PROMPT. Write out, word for word, only the lines from the one containing "### Perceel naast Volleringweg 26" through the final line of the data.

** PROVIDED RECORDS follows **

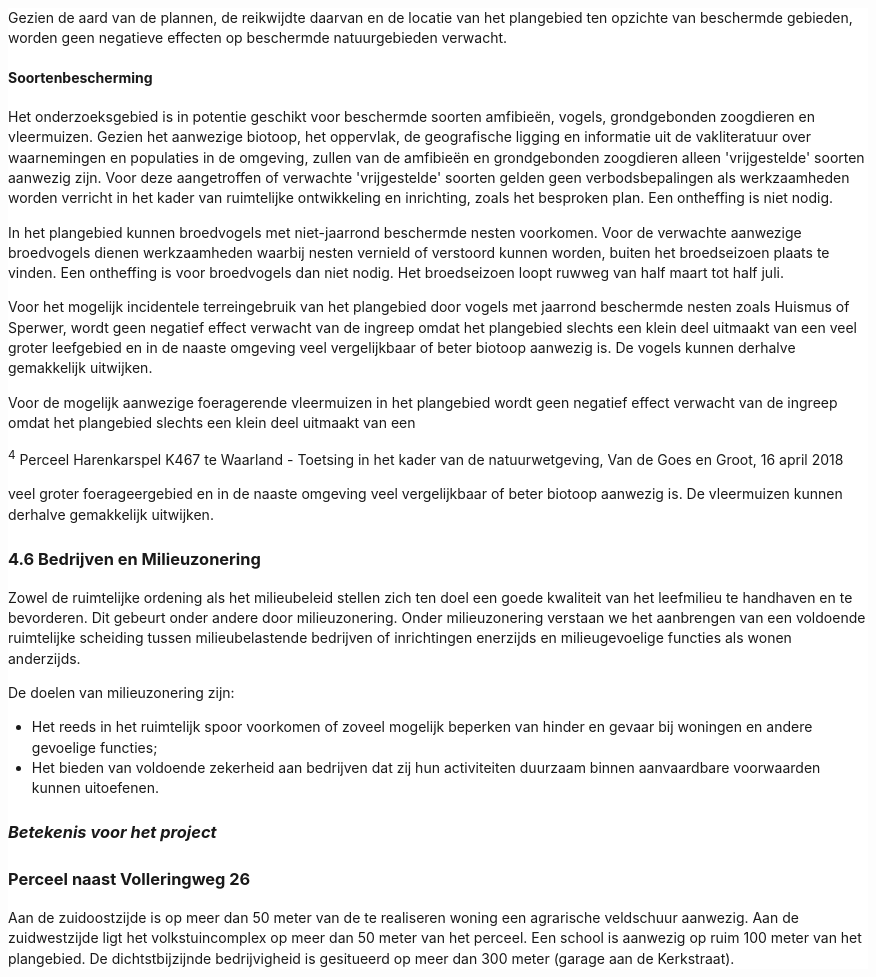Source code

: Gezien de aard van de plannen, de reikwijdte daarvan en de locatie van het plangebied ten opzichte van beschermde gebieden, worden geen negatieve effecten op beschermde natuurgebieden verwacht.

#### Soortenbescherming

Het onderzoeksgebied is in potentie geschikt voor beschermde soorten amfibieën, vogels, grondgebonden zoogdieren en vleermuizen. Gezien het aanwezige biotoop, het oppervlak, de geografische ligging en informatie uit de vakliteratuur over waarnemingen en populaties in de omgeving, zullen van de amfibieën en grondgebonden zoogdieren alleen 'vrijgestelde' soorten aanwezig zijn. Voor deze aangetroffen of verwachte 'vrijgestelde' soorten gelden geen verbodsbepalingen als werkzaamheden worden verricht in het kader van ruimtelijke ontwikkeling en inrichting, zoals het besproken plan. Een ontheffing is niet nodig.

In het plangebied kunnen broedvogels met niet-jaarrond beschermde nesten voorkomen. Voor de verwachte aanwezige broedvogels dienen werkzaamheden waarbij nesten vernield of verstoord kunnen worden, buiten het broedseizoen plaats te vinden. Een ontheffing is voor broedvogels dan niet nodig. Het broedseizoen loopt ruwweg van half maart tot half juli.

Voor het mogelijk incidentele terreingebruik van het plangebied door vogels met jaarrond beschermde nesten zoals Huismus of Sperwer, wordt geen negatief effect verwacht van de ingreep omdat het plangebied slechts een klein deel uitmaakt van een veel groter leefgebied en in de naaste omgeving veel vergelijkbaar of beter biotoop aanwezig is. De vogels kunnen derhalve gemakkelijk uitwijken.

Voor de mogelijk aanwezige foeragerende vleermuizen in het plangebied wordt geen negatief effect verwacht van de ingreep omdat het plangebied slechts een klein deel uitmaakt van een

<sup>4</sup> Perceel Harenkarspel K467 te Waarland - Toetsing in het kader van de natuurwetgeving, Van de Goes en Groot, 16 april 2018

veel groter foerageergebied en in de naaste omgeving veel vergelijkbaar of beter biotoop aanwezig is. De vleermuizen kunnen derhalve gemakkelijk uitwijken.

### 4.6 Bedrijven en Milieuzonering

Zowel de ruimtelijke ordening als het milieubeleid stellen zich ten doel een goede kwaliteit van het leefmilieu te handhaven en te bevorderen. Dit gebeurt onder andere door milieuzonering. Onder milieuzonering verstaan we het aanbrengen van een voldoende ruimtelijke scheiding tussen milieubelastende bedrijven of inrichtingen enerzijds en milieugevoelige functies als wonen anderzijds.

De doelen van milieuzonering zijn:

- Het reeds in het ruimtelijk spoor voorkomen of zoveel mogelijk beperken van hinder en gevaar bij woningen en andere gevoelige functies;
- Het bieden van voldoende zekerheid aan bedrijven dat zij hun activiteiten duurzaam binnen aanvaardbare voorwaarden kunnen uitoefenen.

### *Betekenis voor het project*

### Perceel naast Volleringweg 26

Aan de zuidoostzijde is op meer dan 50 meter van de te realiseren woning een agrarische veldschuur aanwezig. Aan de zuidwestzijde ligt het volkstuincomplex op meer dan 50 meter van het perceel. Een school is aanwezig op ruim 100 meter van het plangebied. De dichtstbijzijnde bedrijvigheid is gesitueerd op meer dan 300 meter (garage aan de Kerkstraat).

** End of PROVIDED RECORDS **

WRITTEN ANSWER.
### Perceel naast Volleringweg 26

Aan de zuidoostzijde is op meer dan 50 meter van de te realiseren woning een agrarische veldschuur aanwezig. Aan de zuidwestzijde ligt het volkstuincomplex op meer dan 50 meter van het perceel. Een school is aanwezig op ruim 100 meter van het plangebied. De dichtstbijzijnde bedrijvigheid is gesitueerd op meer dan 300 meter (garage aan de Kerkstraat).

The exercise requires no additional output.